电梯门关上,宋玉阶终是有些站不稳了。他靠着电梯从裤兜里掏出一包烟,手有些抖地点上。等他深吸了一口再长长地吐出,才冷静下来。他看着镜子里的人,脸色苍白而淡漠,没有一丝血色,不像人倒像鬼。也难怪顾兰庭能说出耽误二字。
他们这如履薄冰随时一拍即散的薄纸婚姻,奉父母之命却在这漫长的七年仍未生出夫妻之情。如若没有今天这一出,他们怕是还能人前作样,装的是个举案齐眉,伉俪情深。原来这么些年,他以为是心照不宣的默契,在顾兰庭眼里不过是冷暖自知的勉强。

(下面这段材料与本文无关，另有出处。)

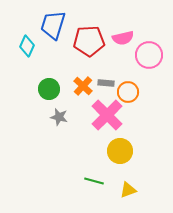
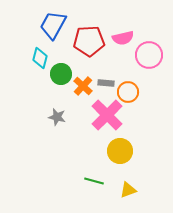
blue trapezoid: rotated 12 degrees clockwise
cyan diamond: moved 13 px right, 12 px down; rotated 10 degrees counterclockwise
green circle: moved 12 px right, 15 px up
gray star: moved 2 px left
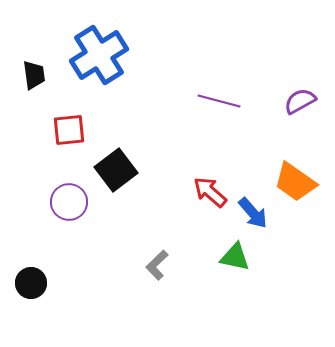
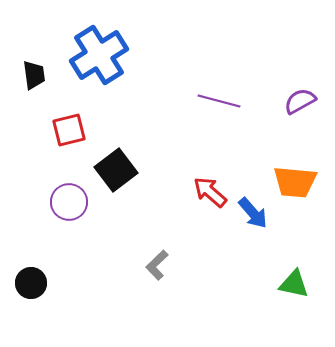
red square: rotated 8 degrees counterclockwise
orange trapezoid: rotated 30 degrees counterclockwise
green triangle: moved 59 px right, 27 px down
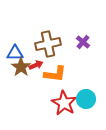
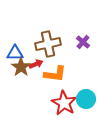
red arrow: moved 1 px up
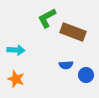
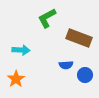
brown rectangle: moved 6 px right, 6 px down
cyan arrow: moved 5 px right
blue circle: moved 1 px left
orange star: rotated 18 degrees clockwise
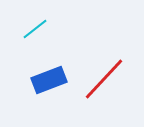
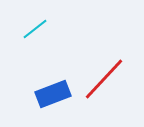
blue rectangle: moved 4 px right, 14 px down
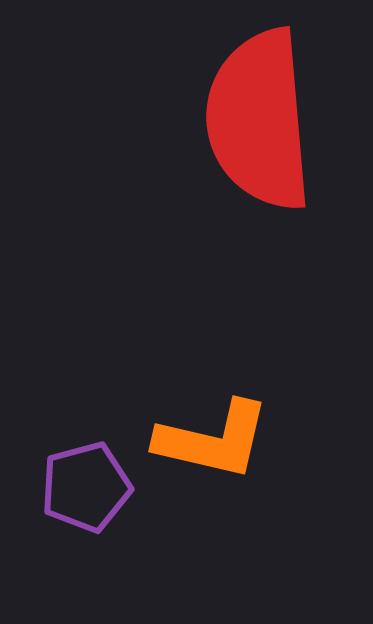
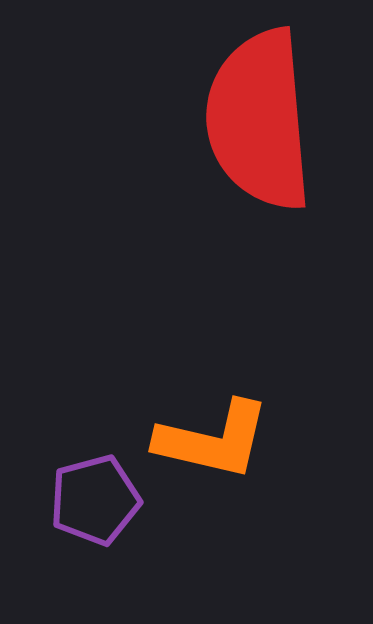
purple pentagon: moved 9 px right, 13 px down
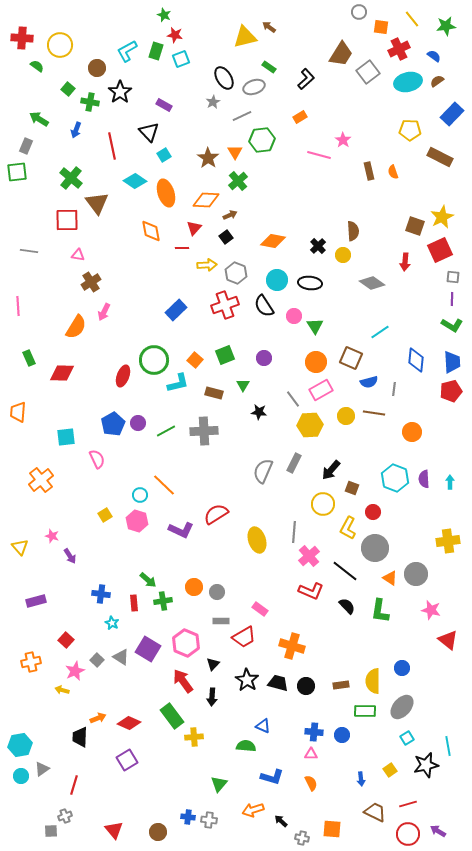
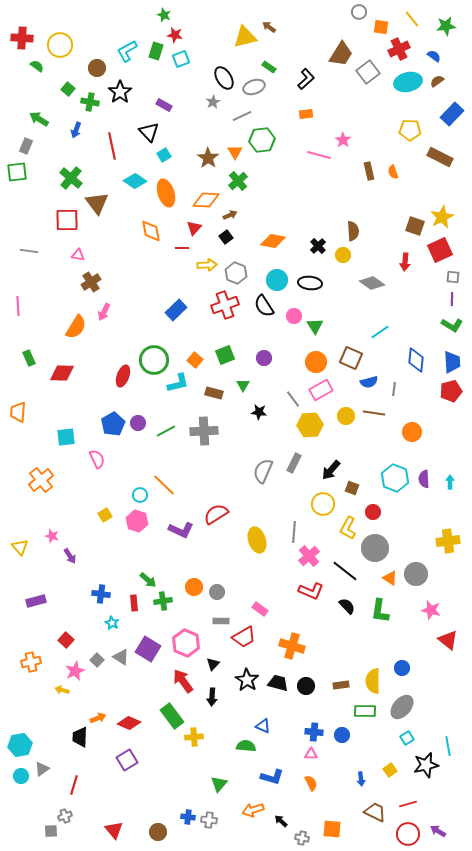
orange rectangle at (300, 117): moved 6 px right, 3 px up; rotated 24 degrees clockwise
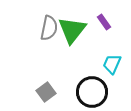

他本想赌的,赌成年后再遇到顾兰庭,勾引也好纠缠也罢,像世间所有为情所困之人那般阴险地和他发生关系。他想赌,赌他终于得偿所愿炮友变夫夫,他能让顾兰庭……没那么讨厌自己,哪怕只是一丝眷念。宋玉阶啊,宋玉阶,你的存在本身就耽误了他。
顾兰庭说,你知道人家情不情愿嫁给我?
宋玉阶撩起额前的碎发,有些想笑。从头到尾,从出生到如今认识你顾兰庭的人生寥寥三十二年,要的不过就是你的一点温柔而已啊。
宋玉阶走到停车场的时候,远远看见顾兰庭依靠在车旁抽着烟。顾兰庭两手往后撑着车顶,一手微微夹着烟仍烟灰落在地上,他低着头不知道在想什么。那一头及肩的长发凌乱的披散着,显得顾兰庭整个人分外冷峻。宋玉阶很想上前把这头发撩开,看看这人现在是什么表情。
宋玉阶走过去前,将手上的戒指又轻轻摘下放到口袋里。
戏还是要做下去的。
宋玉阶扯了个笑容走到顾兰庭身边,去向他讨手上的戒指,一起放到自己口袋里。顾兰庭歪头盯着他:“你哭过了?”
宋玉阶呼吸一滞,然后像男孩般摸着鼻子骄纵一笑:“顾主任,这是把我当哪个被欺压后向你讨安慰的小情人了?”
顾兰庭看着那人硬勾起的嘴角,怎么看怎么不顺眼,只想将宋玉阶作状的面具撕掉。他对宋玉阶曲意逢迎的掩装一贯的恶心至极,偏这么多年他已经能分辨出这个人是真心还是假意,虽然大多数时候宋玉阶都是一张完美的人皮。顾兰庭心中厌恶,将烟扔在地上踩了踩,冷冷地说:“上车。”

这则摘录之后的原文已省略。